**Goal of the exercise**
In the listing below, how many lines contain the word "Annika"? Please respond with the number only.
Top of The input
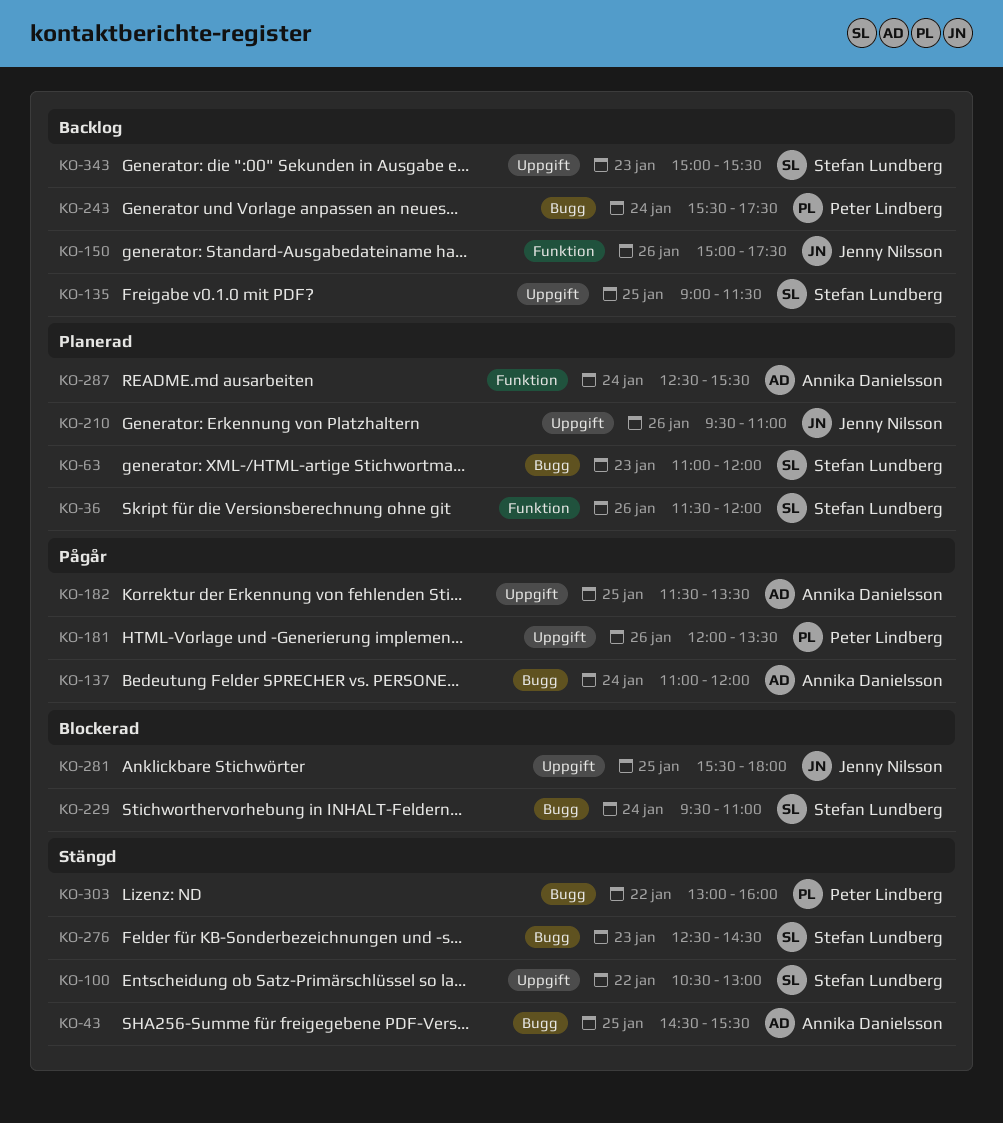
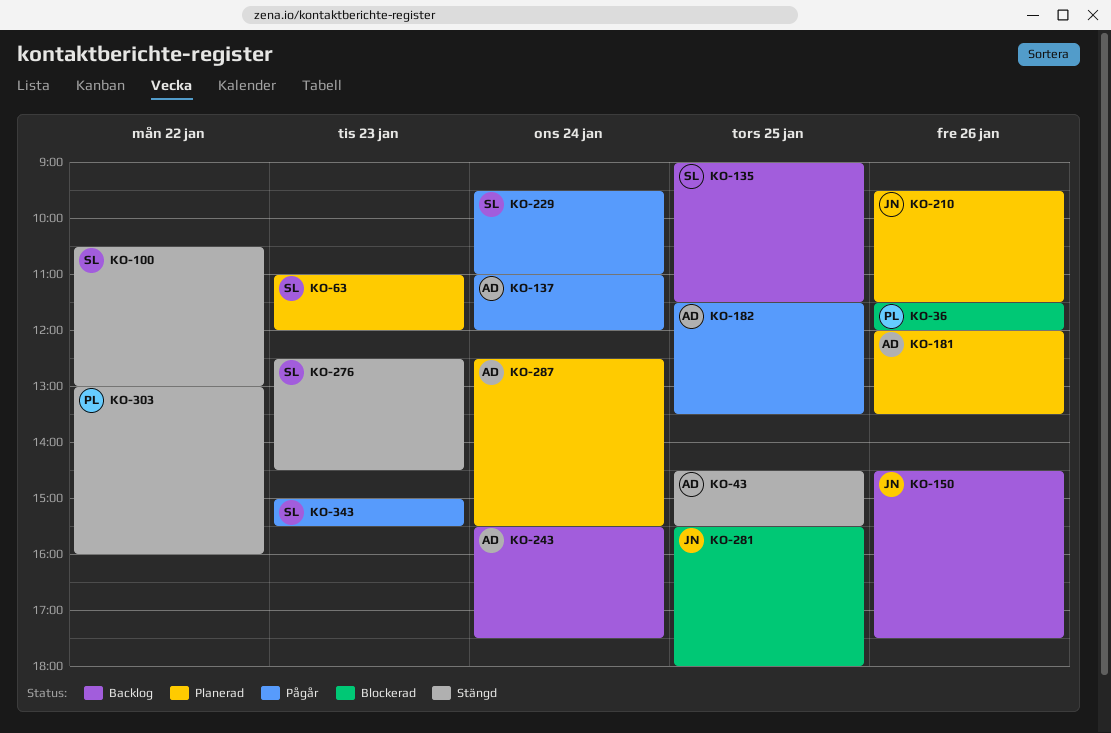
KO-36, status: Planerad -> Blockerad
KO-36, owner: Stefan Lundberg -> Peter Lindberg
KO-150, begins: 15:00 -> 14:30
KO-181, status: Pågår -> Planerad
KO-181, owner: Peter Lindberg -> Annika Danielsson
KO-210, ends: 11:00 -> 11:30
KO-229, status: Blockerad -> Pågår
KO-243, owner: Peter Lindberg -> Annika Danielsson
KO-343, status: Backlog -> Pågår

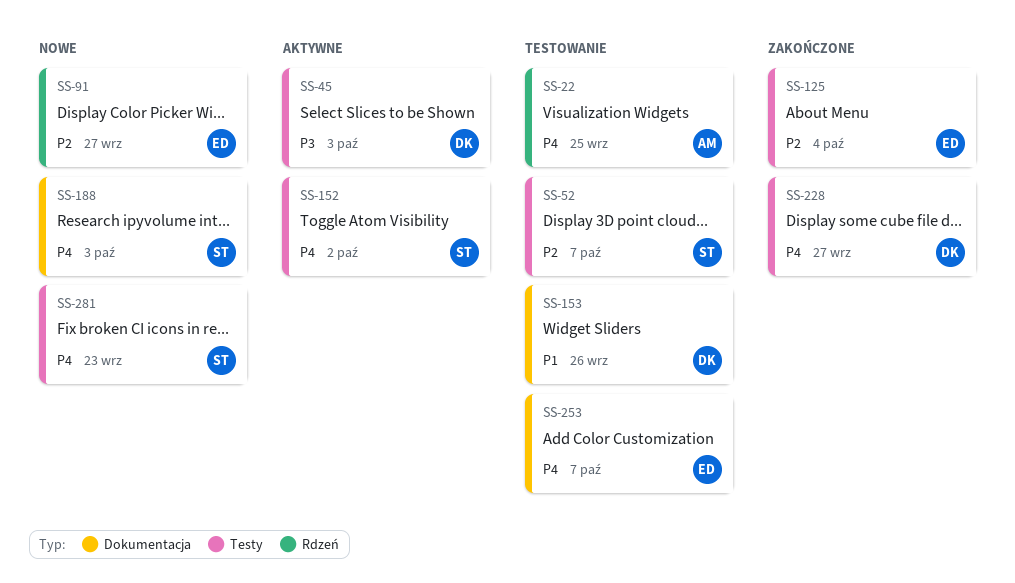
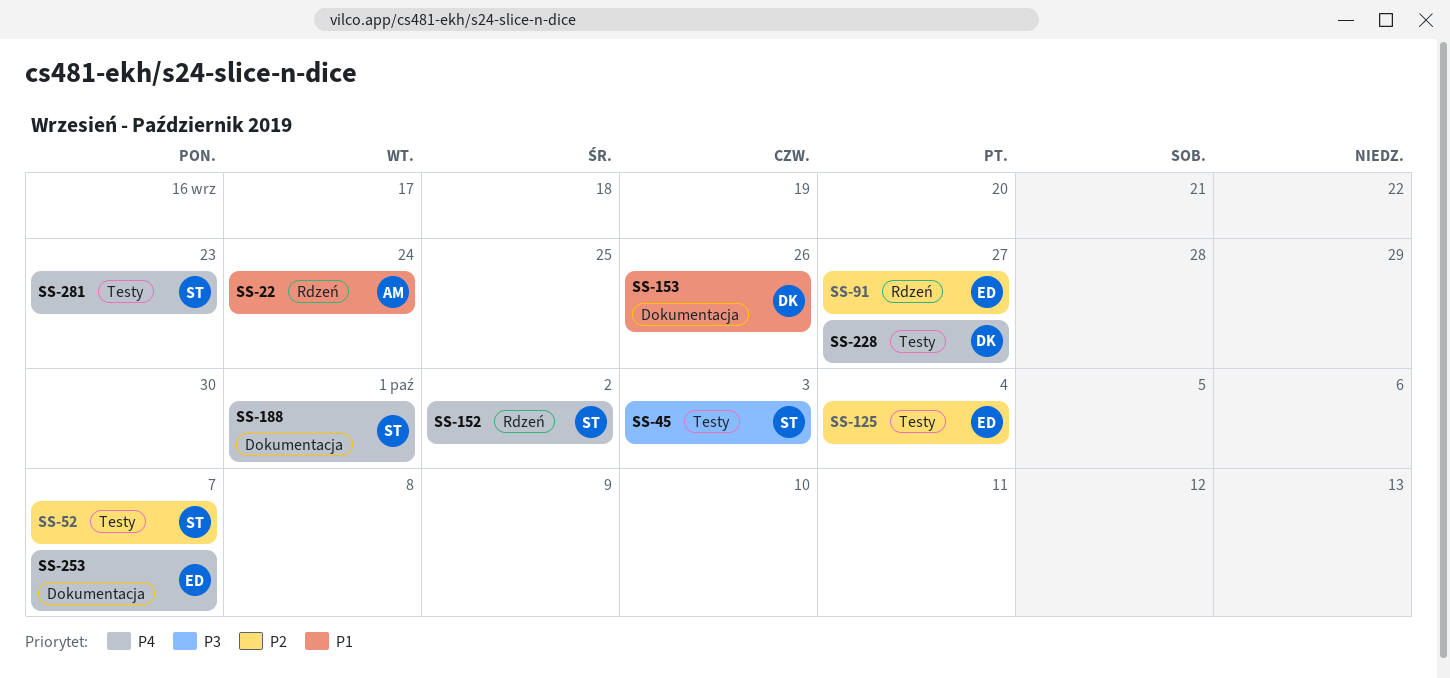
SS-22, priority: P4 -> P1
SS-22, due: Sep 25 -> Sep 24
SS-45, owner: DK -> ST
SS-152, label: Testy -> Rdzeń
SS-188, due: Oct 3 -> Oct 1

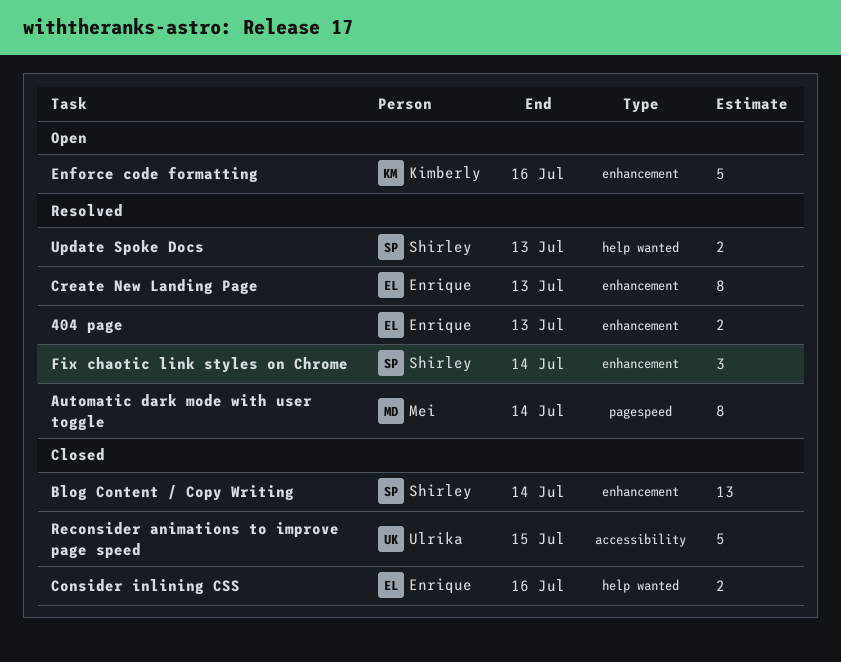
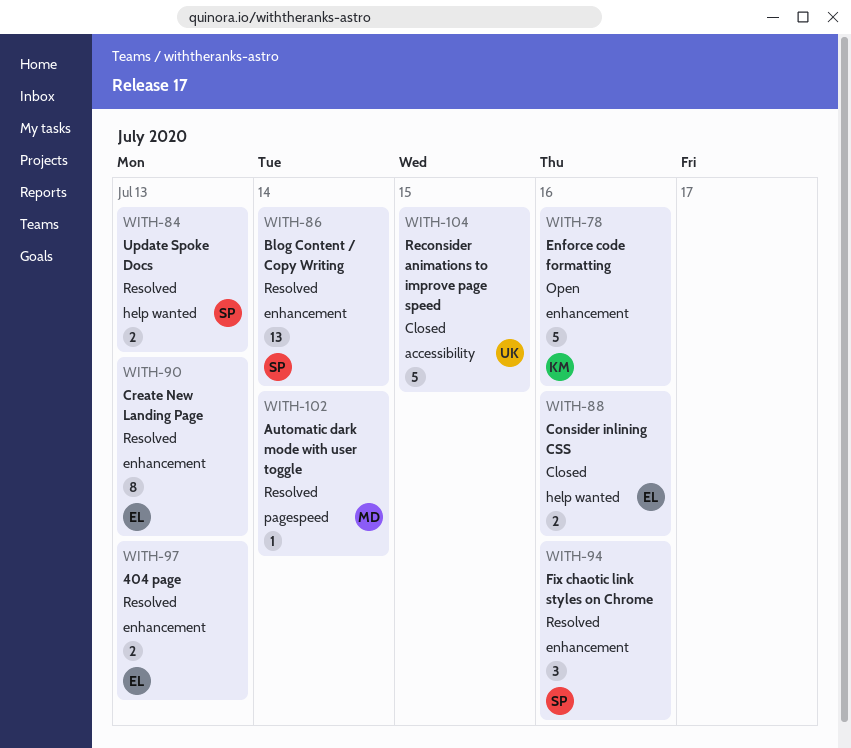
Automatic dark mode with user toggle, estimate: 8 -> 1
Blog Content / Copy Writing, status: Closed -> Resolved
Fix chaotic link styles on Chrome, due: Jul 14 -> Jul 16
Bottom of The input
**Response to the task**
2